■ **Por hacer**:
[a] Traduce al inglés esta frase de la reseña sobre Joker: "Por más que las oigamos en las salas, no son posibles las risas."
[b] Nombra a todos los actores que, según la reseña sobre Joker, han hecho de este villano.
[c] Según la reseña sobre Joker, ¿por qué hace falta en la historia de Fleck el grupo que lo ensalza? Contesta en una a tres frases.

━━━━━ Texto

Al mismo tiempo que Fleck maquilla su cuerpo, transforma su interior hasta hacer de su personalidad cerrada y humillada un emblema antisistema que mueve masas para fines tan perversos como aquellos de los que fue víctima, conforme a la conocida subversión que todo Joker cinematográfico aplica a la inocencia de Chaplin. La existencia de ese grupo que lo exalta es necesaria en el relato de Fleck para subrayar que su tragedia no es única y que la individualidad, conforme a ciertas visiones sociales, es casi un privilegio burgués: para los abandonados, la soledad no es una opción.
Phoenix es tan villano como lo fueron Heath Ledger o Jack Nicholson en las versiones anteriores de esta historia, pero Phillips nos lo presenta aún más complejo: incapaz de adaptarse a ninguna convención social ni siquiera a la hora de contar chistes, a duras penas conteniendo su ira con esas risas inexplicables, una mirada que guarda chispas y un cuerpo dolorido que, a veces, necesita bailar: armar su propio show.
Cuando finalmente su violencia estalla (primero dirigida hacia tres ejecutivos maleducados que molestan a una mujer en el metro, después ya sin ningún objetivo racional), Joker se convierte en la figura visible de una gran protesta de desfavorecidos que, sin embargo, desde su ultraje primero y en su enajenación después, no demandan ya nada: solo la libertad de expresar rabia por sus medios, de hacer de su sangre sonrisa y sembrar su propio caos.
Nos encontramos ante un filme sin malos ni buenos en el que unas formas de desastre suceden a otras, haciendo crecer el general desorden y negando opciones a algún tipo de redención. Incómodo donde los haya, prácticamente nihilista, requiere del espectador mucho más que sus 18 años: una mirada inmensamente adulta y crítica. Por más que las oigamos en las salas, no son posibles las risas.

━━━━━━━━━━
━━━━━ Registros aportados

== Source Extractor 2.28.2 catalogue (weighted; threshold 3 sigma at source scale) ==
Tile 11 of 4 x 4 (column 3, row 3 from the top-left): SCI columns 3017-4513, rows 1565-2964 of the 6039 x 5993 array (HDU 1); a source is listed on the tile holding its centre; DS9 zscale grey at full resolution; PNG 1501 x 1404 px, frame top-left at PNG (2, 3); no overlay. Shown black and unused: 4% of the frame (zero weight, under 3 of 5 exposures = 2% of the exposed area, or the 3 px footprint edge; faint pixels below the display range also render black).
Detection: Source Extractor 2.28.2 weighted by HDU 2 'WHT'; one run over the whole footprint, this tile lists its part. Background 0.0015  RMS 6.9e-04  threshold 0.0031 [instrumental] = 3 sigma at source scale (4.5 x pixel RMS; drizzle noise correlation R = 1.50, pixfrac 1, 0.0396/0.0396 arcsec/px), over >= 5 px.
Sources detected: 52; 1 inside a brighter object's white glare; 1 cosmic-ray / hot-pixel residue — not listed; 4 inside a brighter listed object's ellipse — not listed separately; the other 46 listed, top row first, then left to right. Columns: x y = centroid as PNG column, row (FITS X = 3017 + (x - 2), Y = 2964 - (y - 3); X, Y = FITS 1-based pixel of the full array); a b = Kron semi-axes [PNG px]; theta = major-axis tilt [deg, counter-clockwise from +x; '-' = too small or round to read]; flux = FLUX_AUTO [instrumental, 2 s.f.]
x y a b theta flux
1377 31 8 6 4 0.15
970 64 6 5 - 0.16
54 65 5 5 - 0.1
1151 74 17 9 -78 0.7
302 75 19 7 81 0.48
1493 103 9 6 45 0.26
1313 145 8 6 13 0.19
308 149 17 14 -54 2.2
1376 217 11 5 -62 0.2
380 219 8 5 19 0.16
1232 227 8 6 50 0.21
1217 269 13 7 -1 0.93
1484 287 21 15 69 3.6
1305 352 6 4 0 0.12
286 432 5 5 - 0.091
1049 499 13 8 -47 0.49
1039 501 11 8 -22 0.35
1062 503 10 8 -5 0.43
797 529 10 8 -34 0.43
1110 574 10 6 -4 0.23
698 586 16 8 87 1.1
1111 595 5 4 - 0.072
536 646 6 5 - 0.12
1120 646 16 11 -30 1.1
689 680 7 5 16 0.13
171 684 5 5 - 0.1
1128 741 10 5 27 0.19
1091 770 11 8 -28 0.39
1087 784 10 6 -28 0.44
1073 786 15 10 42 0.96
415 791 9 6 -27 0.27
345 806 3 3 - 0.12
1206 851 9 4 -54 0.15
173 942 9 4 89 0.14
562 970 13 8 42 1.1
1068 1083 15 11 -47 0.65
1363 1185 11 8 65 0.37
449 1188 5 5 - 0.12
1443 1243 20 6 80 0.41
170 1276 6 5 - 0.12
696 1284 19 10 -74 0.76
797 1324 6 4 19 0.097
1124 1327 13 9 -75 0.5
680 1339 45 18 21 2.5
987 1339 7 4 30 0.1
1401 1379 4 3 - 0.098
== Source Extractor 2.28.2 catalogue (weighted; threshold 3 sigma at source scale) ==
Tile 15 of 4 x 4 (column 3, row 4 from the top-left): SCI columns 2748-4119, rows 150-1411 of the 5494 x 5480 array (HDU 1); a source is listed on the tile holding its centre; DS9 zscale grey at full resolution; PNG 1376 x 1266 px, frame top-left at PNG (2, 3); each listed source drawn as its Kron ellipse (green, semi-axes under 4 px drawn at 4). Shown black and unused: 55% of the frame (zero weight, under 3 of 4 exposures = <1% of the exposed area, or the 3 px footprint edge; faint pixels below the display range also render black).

━━━━━━━━━━

■ **Soluciones**:
[a] However much we may hear it in the theaters, laughter is not possible.

[b] Phoenix, Heath Ledger y Jack Nicholson.

[c] Hace falta para dejar claro que su tragedia no es la única y que, según ciertas visiones sociales, la individualidad es casi un privilegio burgués. Para los abandonados, la soledad no es una opción.